Eine Delegierte aus Nordrhein-Westfalen wandte sich sehr persönlich an Frank Werneke. Auf dem letzten außerordentlichen Gewerkschaftstag habe er genau so für einen Verbleib im "Bündnis" argumentiert. Damals hätte sie ihn in der Abstimmung unterstützt, aber jetzt sehe sie nicht, dass sich irgend etwas substanziell geändert hätte. Deshalb würde sie jetzt auch für den sofortigen Ausstieg stimmen.

Berthold Balzer, hessischer Landesvorsitzender, betonte, es dürfe nicht nur darum gehen, das "Bündnis" als Institution zu verlassen, sondern auch mit dem "Bündnis" im eigenen Kopf fertig zu werden.

Letzter Redner: Axel Becker aus dem Landesbezirk Hessen. Er hatte in Kassel 1999 noch die Verschiebung des Ausstiegs aus dem "Bündnis" wesentlich mit herbei geführt. Jetzt verwies er auf die Beschlusslage von 1999: Wenn sich Initiativen der IG Medien in ver.di als nicht erfolgreich erweisen sollten, dann wäre aus dem "Bündnis" auszusteigen. Tatsächlich war dies in etwa der Beschluss von 1999. Daraus, so Becker, gäbe es jetzt, im September 2000, nur eine Konsequenz zu ziehen: den sofortigen Ausstieg.

Der Beifall für die RednerInnen hatte das Ergebnis schon vermuten lassen: Fast alle Delegierten stimmten für den sofortigen Ausstieg aus dem "Bündnis". Bei der Gegenprobe zählte man lediglich eine Handvoll Stimmkarten, die meisten davon auf der Bühne des Geschäftsführenden Hauptvorstandes. Damit endete die Mitarbeit der IG Medien im "Bündnis für Arbeit" am 9. September 2000.

Bleibt anzumerken, dass dieser Austritt aus dem "Bündnis" zunächst nur eine symbolische Aktion bleiben wird. Zwar werden die Vertreter der IG Medien ihre Mitarbeit zunächst einstellen müssen, aber die Beschlusslage der IG Medien wird sich kaum in ver.di durchsetzen lassen. Dennoch ist der Bielefelder Beschluss ein Signal, das gerade für die Linke in den ver.di-Gewerkschaften wichtig werden kann.

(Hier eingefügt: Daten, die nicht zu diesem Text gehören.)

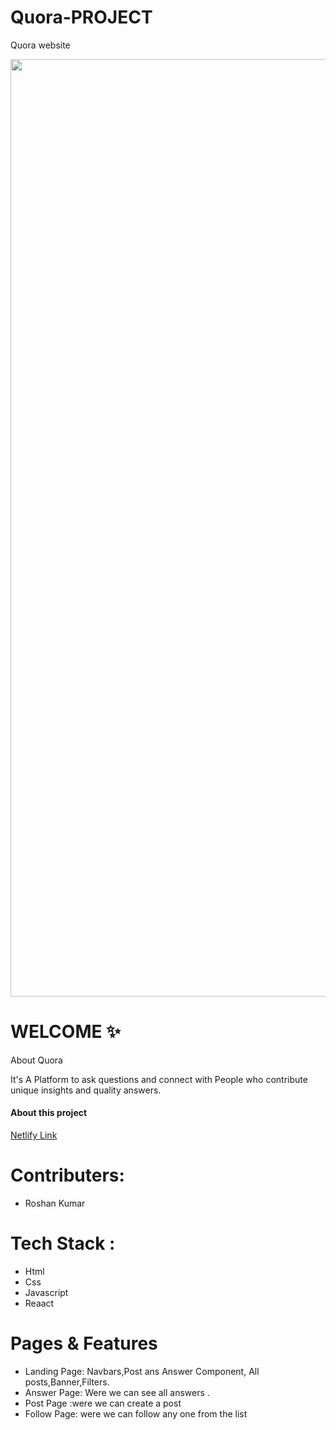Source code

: <h1>Quora-PROJECT</h1>
<p>Quora  website</p>
<img width="1500" src="https://roshan-portfolio1.netlify.app/qua.png" alt="">
<h1>WELCOME ✨</h1>
<p>About Quora</p>
<p>It's A Platform to ask questions and connect with People who contribute unique insights and quality answers.</p>
<h4>About this project</h4>
<a target="_blank" href="https://heartfelt-llama-580bb7.netlify.app/login/">Netlify Link</a>

<h1>Contributers:</h1>
<ul>
  <li>Roshan Kumar</li>
</ul>
<h1>Tech Stack :</h1>
<ul> 
  <li>Html</li>
  <li>Css</li>
  <li>Javascript</li>
  <li>Reaact</li>
</ul>
  
<h1>Pages & Features</h1>
<ul> 
  <li>Landing Page: Navbars,Post ans Answer Component, All posts,Banner,Filters.</li>
  <li>Answer Page: Were we can see all answers .</li>
  <li>Post Page :were we can create a post </li>
  <li>Follow Page: were we can follow any one from the list </li>
</ul>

Und für die Gewerkschaftslinke insgesamt ist damit wohl auch eine Streitfrage endgültig vom Tisch: ob man das "Bündnis" nicht doch für alternative Strategien nutzen könnte.

Erneut und noch stärker als sonst wurde bei dieser Gelegenheit die Böckler-Stiftung kritisiert. So die Anregung, man könne doch ein Sperrkonto einrichten, auf das alle gewerkschaftlichen Ausichtsratsmitglieder denjenigen Teil ihrer Tantiemen überweisen sollten, der sonst an die Böckler-Stiftung geht. Zumindest so lange, wie nicht endlich die Rolle der Böckler-Stiftung im gewerkschaftspolitischen Zusammenhang offen und kontrovers zur Diskussion gestellt würde. Bis dahin könnte dann die Devise gelten: "Sperrt Böckler!"